Federico Piana- Città del Vaticano
Sono trascorsi tre mesi esatti dal viaggio di Francesco in Iraq. Era la prima volta in assoluto che il Paese dell’Asia occidentale, travagliato da insicurezza sociale e politica, accoglieva un Pontefice. Quattro giorni, dal 5 all’8 marzo scorsi, nei quali si sono alternati momenti che rimarranno impressi per sempre nella storia, come la visita al Grand Ayatollah Sayyid Ali Al-Husayni Al-Sistani, l’incontro interreligioso nella Piana di Ur dei Caldei e la commovente preghiera in suffragio delle vittime della guerra a Hosh al-Bieaa di Mosul. Ma non potrà neanche scomparire dalla memoria collettiva del mondo l’abbraccio che il Papa ha dato alla comunità di Qaraqosh, nella cattedrale dell’Immacolata concezione, profanata nel 2014 e bruciata dalle milizie dell’Is.
Un messaggio da metabolizzare
Gesti, discorsi, esortazioni, che sono stati visti, ascoltati ed apprezzati da tutto il popolo iracheno, senza distinzione di appartenenza sociale o credo religioso. Un termometro per capire come stiano germogliando i semi di pace e fratellanza gettati dal Pontefice, è sicuramente il racconto di padre Karam Shamasha, parroco caldeo di San Giorgio a Telskuf, la cui parrocchia fu distrutta sette anni fa, primo luogo cristiano ad essere profanato nella Piana di Ninive. “In Iraq – dice- non è facile applicare il messaggio che ci ha lasciato Papa Francesco. La Chiesa sta cercando, con ogni mezzo, di proseguire la strada con le indicazioni del Santo Padre: amore verso l’altro, accoglienza, valorizzazione delle nostre differenze che sono una ricchezza per tutti. Per vedere concreti risultati ci vorrà, però, ancora molto tempo e tanti sforzi”.
Costruire ponti di comunione
Il dialogo resta lo strumento necessario, ineludibile, per tentare realizzare i desideri del Papa espressi in questo storico viaggio. Karam Shamasha ne è convinto a tal punto da affermare che “occorre continuare nel confronto politico-religioso, soprattutto facendo leva sulla fratellanza e sulla dignità umana. La cosa più importante è arrivare a condividere la nostra terra così carica di diversità.

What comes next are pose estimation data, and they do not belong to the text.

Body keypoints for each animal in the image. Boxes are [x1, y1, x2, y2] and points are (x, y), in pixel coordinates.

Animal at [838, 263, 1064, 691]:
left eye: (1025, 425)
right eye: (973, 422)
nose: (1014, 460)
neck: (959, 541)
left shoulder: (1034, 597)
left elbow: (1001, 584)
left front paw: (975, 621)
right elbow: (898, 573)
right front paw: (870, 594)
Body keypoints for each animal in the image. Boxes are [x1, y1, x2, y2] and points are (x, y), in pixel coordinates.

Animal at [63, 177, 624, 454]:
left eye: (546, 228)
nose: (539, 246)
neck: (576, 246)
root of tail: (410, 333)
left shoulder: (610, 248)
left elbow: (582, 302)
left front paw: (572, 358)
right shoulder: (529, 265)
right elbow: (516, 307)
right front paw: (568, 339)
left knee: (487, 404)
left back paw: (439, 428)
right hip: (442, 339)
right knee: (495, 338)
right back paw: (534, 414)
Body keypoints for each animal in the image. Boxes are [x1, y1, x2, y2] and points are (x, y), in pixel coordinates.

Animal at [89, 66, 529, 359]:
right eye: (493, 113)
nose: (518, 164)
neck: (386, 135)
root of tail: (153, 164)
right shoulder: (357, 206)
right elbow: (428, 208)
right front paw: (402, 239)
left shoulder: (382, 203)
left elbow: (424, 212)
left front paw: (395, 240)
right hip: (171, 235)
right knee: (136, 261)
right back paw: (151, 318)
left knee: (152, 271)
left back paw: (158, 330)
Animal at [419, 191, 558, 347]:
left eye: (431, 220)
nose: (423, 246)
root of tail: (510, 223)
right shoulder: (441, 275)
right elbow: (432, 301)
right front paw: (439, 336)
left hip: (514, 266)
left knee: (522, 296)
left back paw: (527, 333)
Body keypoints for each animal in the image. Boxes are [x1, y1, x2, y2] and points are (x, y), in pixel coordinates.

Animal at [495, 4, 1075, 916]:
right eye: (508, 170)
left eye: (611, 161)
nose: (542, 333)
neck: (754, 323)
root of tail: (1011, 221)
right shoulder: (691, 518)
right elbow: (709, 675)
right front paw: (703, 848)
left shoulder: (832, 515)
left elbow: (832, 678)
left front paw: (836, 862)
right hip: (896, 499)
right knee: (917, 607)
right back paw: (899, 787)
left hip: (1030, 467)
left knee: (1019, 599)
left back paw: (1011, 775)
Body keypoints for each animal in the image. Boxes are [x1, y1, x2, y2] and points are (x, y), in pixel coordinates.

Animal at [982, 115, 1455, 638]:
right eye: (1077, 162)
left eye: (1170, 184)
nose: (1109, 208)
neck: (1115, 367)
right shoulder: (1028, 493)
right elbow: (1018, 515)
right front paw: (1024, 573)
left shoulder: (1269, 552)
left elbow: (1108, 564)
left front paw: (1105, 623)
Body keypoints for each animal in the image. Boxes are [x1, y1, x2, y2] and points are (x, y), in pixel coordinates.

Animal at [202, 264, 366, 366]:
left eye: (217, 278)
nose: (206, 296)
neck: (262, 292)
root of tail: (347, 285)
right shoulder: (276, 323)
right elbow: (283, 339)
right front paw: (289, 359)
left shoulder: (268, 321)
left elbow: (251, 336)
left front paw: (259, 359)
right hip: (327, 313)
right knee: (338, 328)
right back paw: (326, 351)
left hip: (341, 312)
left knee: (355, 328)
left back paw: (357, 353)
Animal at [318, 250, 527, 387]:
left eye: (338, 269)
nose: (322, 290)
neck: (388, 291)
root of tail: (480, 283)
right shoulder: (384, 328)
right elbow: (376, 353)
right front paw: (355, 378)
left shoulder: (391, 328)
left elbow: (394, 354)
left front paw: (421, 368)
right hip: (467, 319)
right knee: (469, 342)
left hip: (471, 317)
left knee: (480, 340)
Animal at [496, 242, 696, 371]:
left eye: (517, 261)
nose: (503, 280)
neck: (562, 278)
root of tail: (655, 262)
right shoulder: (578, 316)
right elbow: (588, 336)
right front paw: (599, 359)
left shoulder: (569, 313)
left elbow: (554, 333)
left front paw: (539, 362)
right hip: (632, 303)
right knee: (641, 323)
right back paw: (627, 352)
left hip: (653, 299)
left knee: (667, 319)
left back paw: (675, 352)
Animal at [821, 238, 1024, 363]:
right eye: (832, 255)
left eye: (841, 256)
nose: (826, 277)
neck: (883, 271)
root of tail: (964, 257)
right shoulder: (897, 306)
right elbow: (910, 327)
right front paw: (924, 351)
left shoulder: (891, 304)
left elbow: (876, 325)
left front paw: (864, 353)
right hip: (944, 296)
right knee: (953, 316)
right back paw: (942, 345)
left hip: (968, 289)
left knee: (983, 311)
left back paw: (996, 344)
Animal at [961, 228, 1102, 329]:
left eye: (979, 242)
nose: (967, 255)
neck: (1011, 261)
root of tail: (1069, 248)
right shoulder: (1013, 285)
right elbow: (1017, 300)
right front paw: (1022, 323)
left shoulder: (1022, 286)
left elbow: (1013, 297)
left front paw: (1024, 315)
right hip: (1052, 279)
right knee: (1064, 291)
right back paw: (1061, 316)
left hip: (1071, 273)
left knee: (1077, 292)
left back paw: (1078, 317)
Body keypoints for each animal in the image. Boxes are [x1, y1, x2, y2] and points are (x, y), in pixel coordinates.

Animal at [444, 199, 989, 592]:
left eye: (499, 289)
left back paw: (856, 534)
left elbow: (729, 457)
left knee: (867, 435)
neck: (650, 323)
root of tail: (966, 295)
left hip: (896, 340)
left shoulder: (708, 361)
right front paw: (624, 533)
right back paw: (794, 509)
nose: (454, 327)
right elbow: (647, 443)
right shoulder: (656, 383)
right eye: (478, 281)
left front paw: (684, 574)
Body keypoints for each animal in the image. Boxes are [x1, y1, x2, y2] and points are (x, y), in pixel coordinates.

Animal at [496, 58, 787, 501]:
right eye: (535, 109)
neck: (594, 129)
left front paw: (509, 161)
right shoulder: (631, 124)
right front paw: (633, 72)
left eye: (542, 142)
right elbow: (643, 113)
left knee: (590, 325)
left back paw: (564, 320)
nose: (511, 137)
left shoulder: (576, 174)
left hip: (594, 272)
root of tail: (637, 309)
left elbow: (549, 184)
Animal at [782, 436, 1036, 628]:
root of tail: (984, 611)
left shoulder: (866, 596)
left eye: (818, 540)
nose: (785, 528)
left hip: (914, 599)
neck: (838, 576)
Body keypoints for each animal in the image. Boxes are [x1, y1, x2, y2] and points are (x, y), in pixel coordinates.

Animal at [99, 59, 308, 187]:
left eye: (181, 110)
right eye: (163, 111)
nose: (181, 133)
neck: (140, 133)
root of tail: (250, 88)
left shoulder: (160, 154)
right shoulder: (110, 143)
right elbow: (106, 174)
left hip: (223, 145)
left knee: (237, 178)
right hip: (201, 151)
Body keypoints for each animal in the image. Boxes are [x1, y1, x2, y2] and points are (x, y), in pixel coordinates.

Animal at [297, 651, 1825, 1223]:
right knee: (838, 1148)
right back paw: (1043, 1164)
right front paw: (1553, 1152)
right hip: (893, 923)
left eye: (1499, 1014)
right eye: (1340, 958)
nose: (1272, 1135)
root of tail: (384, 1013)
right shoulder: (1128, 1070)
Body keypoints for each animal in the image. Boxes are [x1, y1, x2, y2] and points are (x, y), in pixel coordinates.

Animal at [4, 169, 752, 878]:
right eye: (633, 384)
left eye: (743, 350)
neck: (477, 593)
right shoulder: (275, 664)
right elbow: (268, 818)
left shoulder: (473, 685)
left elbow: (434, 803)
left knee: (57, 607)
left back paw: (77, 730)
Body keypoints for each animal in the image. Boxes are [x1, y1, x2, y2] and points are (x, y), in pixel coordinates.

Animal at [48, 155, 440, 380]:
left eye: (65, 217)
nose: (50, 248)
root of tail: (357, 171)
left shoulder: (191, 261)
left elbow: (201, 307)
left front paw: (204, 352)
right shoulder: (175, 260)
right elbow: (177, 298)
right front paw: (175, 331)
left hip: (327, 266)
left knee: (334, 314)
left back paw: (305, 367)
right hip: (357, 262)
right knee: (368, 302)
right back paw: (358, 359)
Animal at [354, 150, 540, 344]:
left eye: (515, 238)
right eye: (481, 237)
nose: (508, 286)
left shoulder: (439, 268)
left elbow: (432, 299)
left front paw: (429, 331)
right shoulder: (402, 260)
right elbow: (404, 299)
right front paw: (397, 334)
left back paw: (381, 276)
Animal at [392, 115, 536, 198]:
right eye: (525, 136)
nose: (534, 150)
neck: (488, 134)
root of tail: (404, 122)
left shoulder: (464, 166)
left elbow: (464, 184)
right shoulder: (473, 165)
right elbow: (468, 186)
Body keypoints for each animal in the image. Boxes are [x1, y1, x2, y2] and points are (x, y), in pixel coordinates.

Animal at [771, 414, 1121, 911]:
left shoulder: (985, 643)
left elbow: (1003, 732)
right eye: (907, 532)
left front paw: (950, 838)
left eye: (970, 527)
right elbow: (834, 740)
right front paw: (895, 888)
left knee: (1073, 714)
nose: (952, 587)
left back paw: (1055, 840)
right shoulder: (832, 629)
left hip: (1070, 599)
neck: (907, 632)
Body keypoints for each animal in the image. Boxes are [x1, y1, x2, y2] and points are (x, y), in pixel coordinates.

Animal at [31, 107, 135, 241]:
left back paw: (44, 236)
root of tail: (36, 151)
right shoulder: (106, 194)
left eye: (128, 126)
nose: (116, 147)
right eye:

Bisogna costruire ponti di comunione avendo chiaro che il compito sarà arduo”.
Puntare sul senso di cittadinanza
Una soluzione, per mettere d’accordo le tante anime che danno vita ad un Iraq complesso ed articolato, si potrebbe trovare nella diffusione dell’idea che ogni iracheno dovrebbe sentirsi unito per il solo fatto di essere cittadino iracheno piuttosto che dividersi in una miriade di singoli gruppi religiosi. Avverte Karam Shamasha: “Se ci basiamo solo sull’identità religiosa rischiamo di avere maggior confusione. Questo, penso, sia il percorso giusto da intraprendere”.
I frutti nella Piana di Ninive
Poi padre Karam Shamasha conclude:” Qual è stato il frutto più importante che la visita del Papa ha portato nella mia Piana di Ninive? Ha fatto conoscere il Cristianesimo. Purtroppo nelle scuole e nella cultura irachena non c’è un’idea giusta del Cristianesimo. Il Santo Padre, invece, con i suoi gesti d’amore, ha comunicato a tutti che la nostra è davvero una religione di pace”.